Mission engineers believe it is unlikely the rover has enough sunlight to charge back up for at least the next several days, NASA said in a statement earlier this week.

The first indicators of the storm were reported on May 30 and it is nearly circling the planet, NASA scientist Rich Zurek said on Wednesday in a conference call.

The storm’s density was estimated at a record opacity level, of 10.8, said John Callas, project manager at NASA.

This reading is about twice as dense as any other storm that Opportunity has endured since landing on Mars in 2004.

It could also pose a threat to the Curiosity rover, which is monitoring the storm from the periphery. 

Engineers are also concerned that freezing temperatures caused by the storm could damage the rover, as cold is thought to be what led to the breakdown of NASA’s Spirit rover – Opportunity’s twin – in 2010.

Mer-B

Opportunity is also known as MER-B (Mars Exploration Rover-B), and it was the second of the rovers launched on 2003, landing on January 25, 2004, three weeks after Spirit landed on the other side of the planet. 

Spirit kept functioning until it got stuck in 2009 and stopped communications the next year. Each rover was designed to only last 90 days, yet Opportunity has exceeded its operating plan by 14 years and 48 days. 

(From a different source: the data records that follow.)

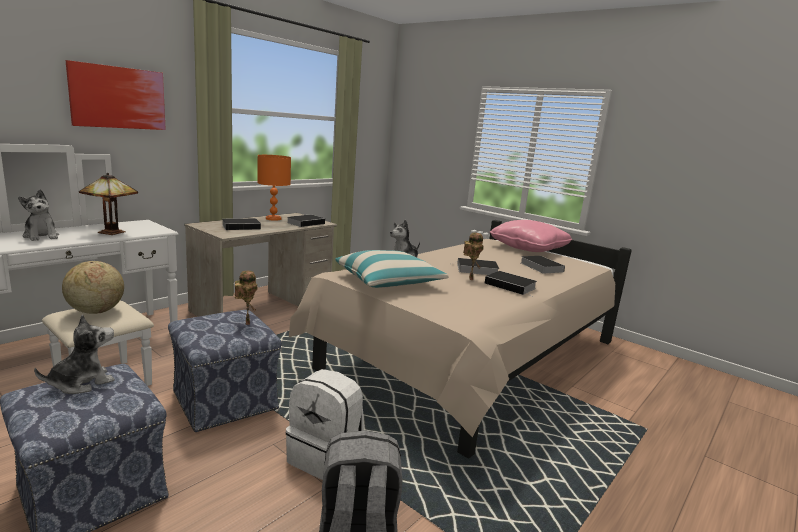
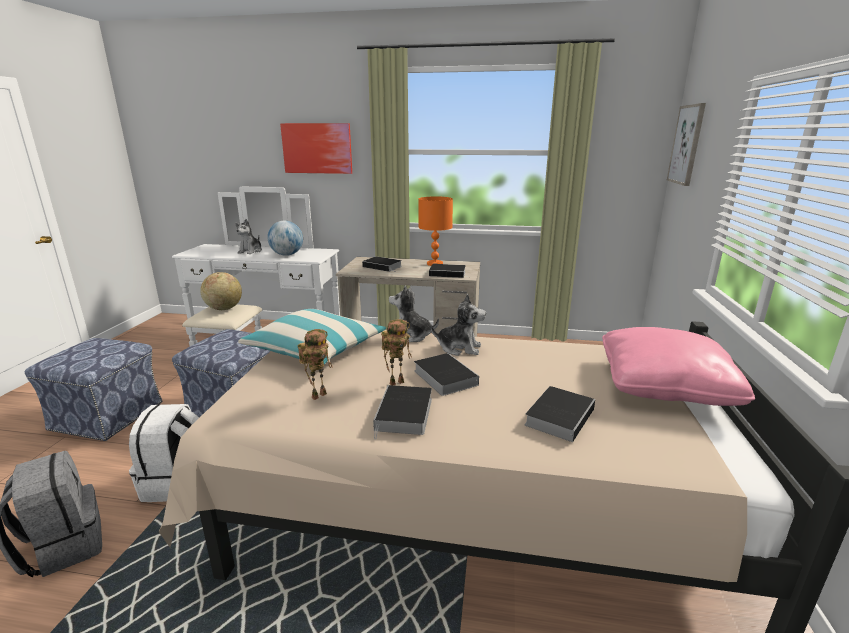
camera: 60 degrees right, 5 degrees up
plush toy [34,314,115,394] -> plush toy moved to [431,294,486,356]
table lamp [79,173,138,235] -> globe [267,220,303,256]
toy robot [235,271,258,325] -> toy robot moved to [298,329,333,400]
none -> picture [667,103,706,186]

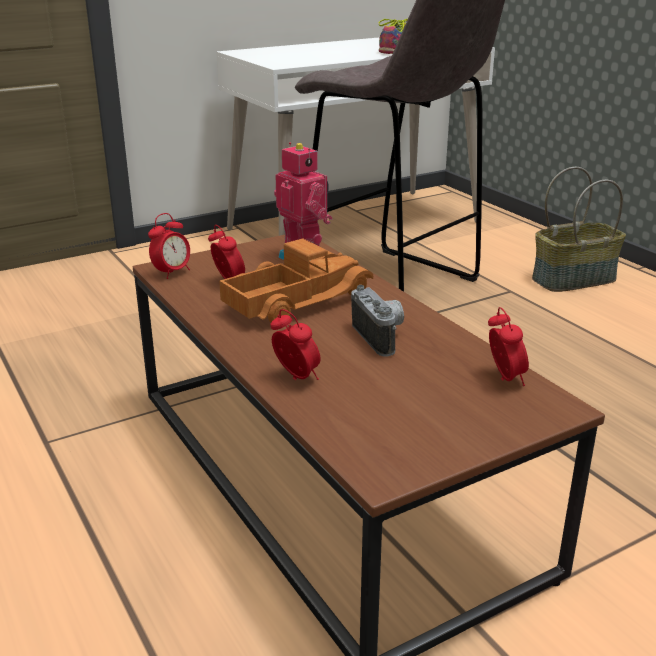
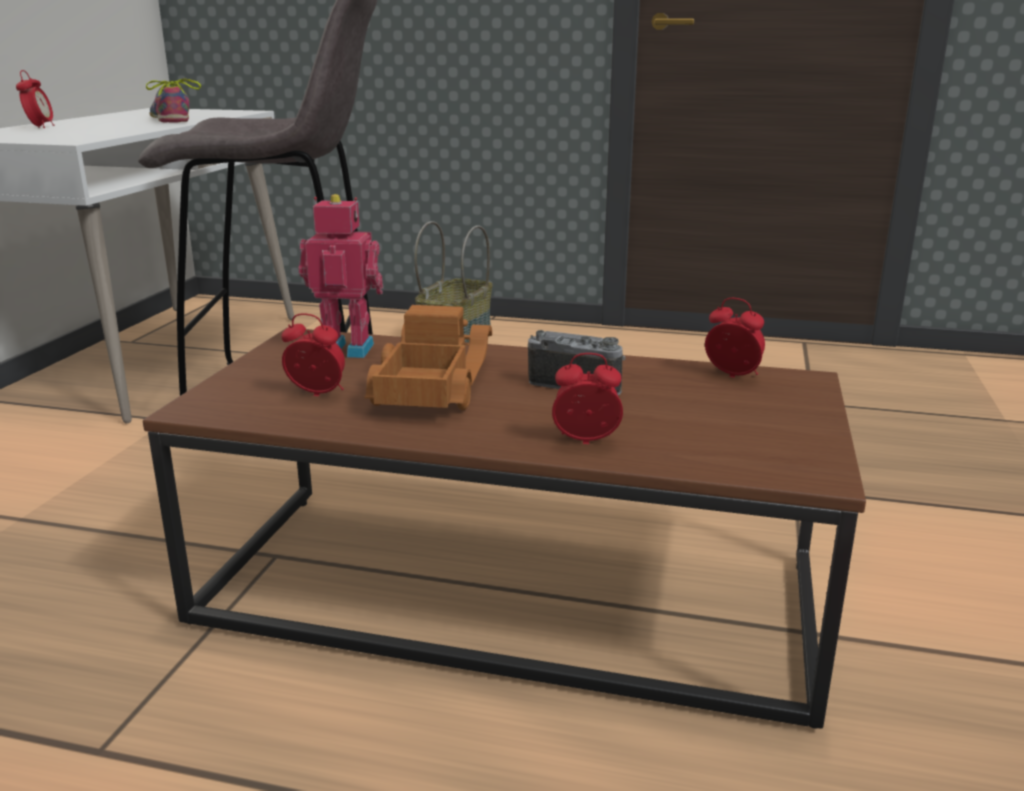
camera: 45 degrees left, 5 degrees down
alarm clock [148,213,190,279] -> alarm clock moved to [16,70,54,128]

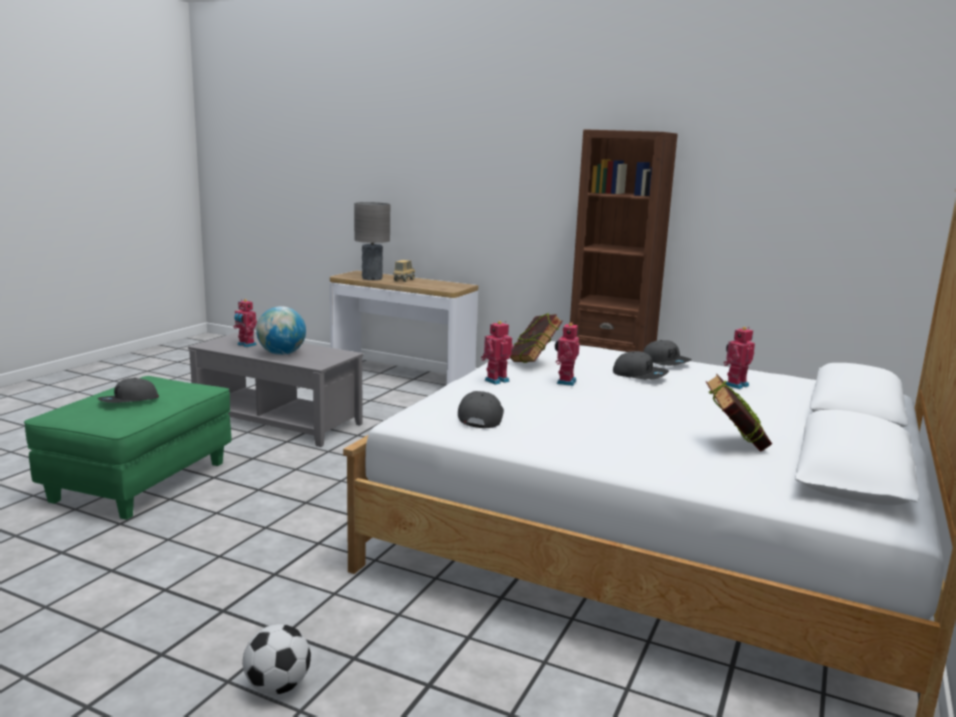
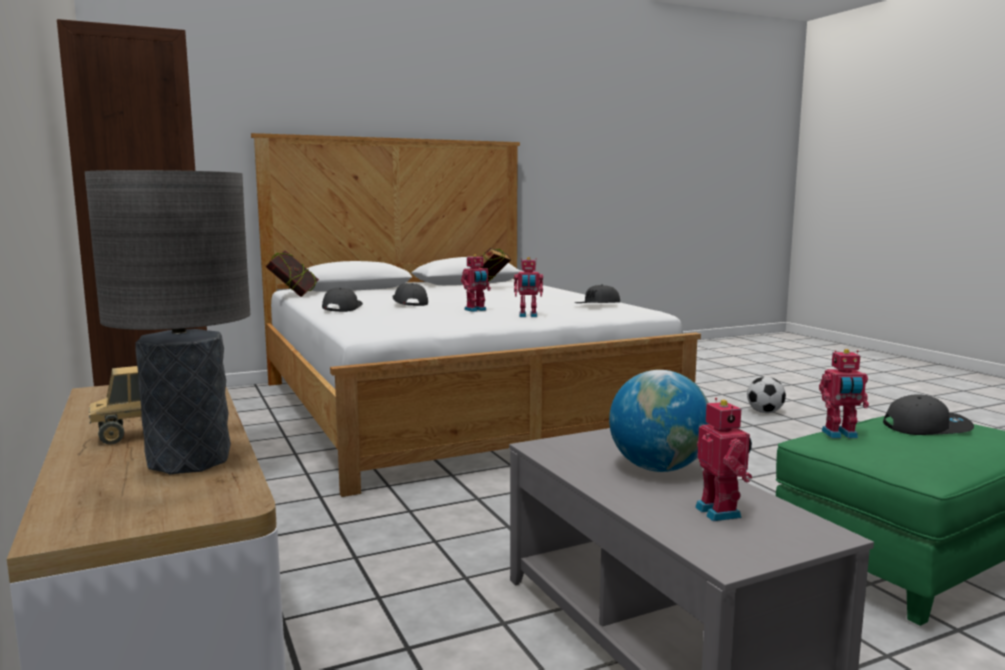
camera: 140 degrees left, 5 degrees down
book [510,313,563,363] -> book moved to [266,250,319,297]
toy robot [723,327,755,389] -> toy robot moved to [819,349,869,438]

According to NASA since landing on Mars, the rover has made a number of discoveries about the Red Planet including showing evidence that long ago at least one area of Mars stayed wet for an extended period suggesting that conditions could have been favourable for sustaining microbial life. 

The NASA team has used the rover more than 50 times longer than originally planned and it survived such a storm before in 2007. Opportunity has travelled a total of 45.09km.